Union County Signage Ordinance Restricting Free Speech in Hyperion Vote?
Thursday, May 8, 2008
Todd Epp
Surprisingly, this story in the Sioux City Journal seems to have gotten little play--but should have. (I've seen no non-Sioux City media with it.)

Read: County board says signs too big

Excerpt:

ELK POINT, S.D. -- The Union County Board of Commissioners will send letters to anti- and pro-refinery groups informing them that campaign signs in the county cannot exceed 25 square feet.

Union County board chairman Doyle Karpen said Union County State's Attorney Jerry Miller told the commissioners during their meeting Monday morning that the county had received a complaint about signs reading "Vote No Hyperion" painted on 4-foot-by-8-foot plywood and displayed outside of Elk Point city limits. He said a county ordinance limits signs in rural areas to 25 square feet.

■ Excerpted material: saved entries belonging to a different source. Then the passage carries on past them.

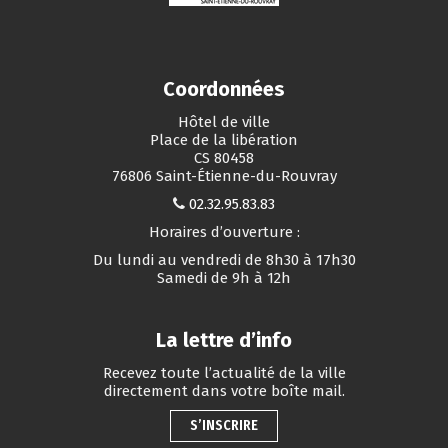
Coordonnées
Hôtel de ville
Place de la libération
CS 80458
76806 Saint-Étienne-du-Rouvray
02.32.95.83.83
Horaires d’ouverture :
Du lundi au vendredi de 8h30 à 17h30
Samedi de 9h à 12h
La lettre d’info
Recevez toute l’actualité de la ville
directement dans votre boîte mail.
S’INSCRIRE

Miller said the county ordinance specific to election signs does not limit their size, but he believes the general sign ordinance applies to all signs. The law exempts only "on-site" signs, meaning business signs displayed on the business's property, from the size limit...

This strikes me as selective enforcement of the signage ordinance. First, it appears the election signage ordinance does not cover the size of electioneering signs.* Second, while I don't know for certain, but 4 x 8 signs are a standard size for campaign signs, particularly in rural areas. I can't believe prior to the Hyperion election that Rep. Herseth or Sen. Thune or Gov. Rounds didn't have 4 x 8s placed in locations in rural Union County. I'm sure I've seen such signs on I-29 as I've driven down the Interstate in Union County.

Coupled with the bogus "outcry" about Hyperion opponents painting messages on county highways, one wonders if this is further proof of Hyperion's and the County's attempts to stifle dissent against the project by regular citizens.

The source who tipped me off to this story and lives in the area certainly thinks that's the case and that the sudden enforcement against Hyperion opponents is suspicious.

Hyperion is a apparently a well-heeled company (well-heeled enough to buy land options, open an office, and buy advertising) for their project. Citizens opposed to the project don't have such resources at their disposal. Elections and democracy don't work if both sides cannot communicate their message to the voters. If Hyperion is so confident in a victory for the new zoning ordinances they support, I can't imagine that stifling some 4 x 8 hand painted signs on plywood is going to deter their cause.

*Reasonable time, place, manner restrictions on even political expression is Constitutional. However, the government cannot act in an arbitrary and capricious manner in the enforcement of those ordinances regarding signage. This is a complicated area of law. For an overview read Political Yard Signs from the First Amendment Center.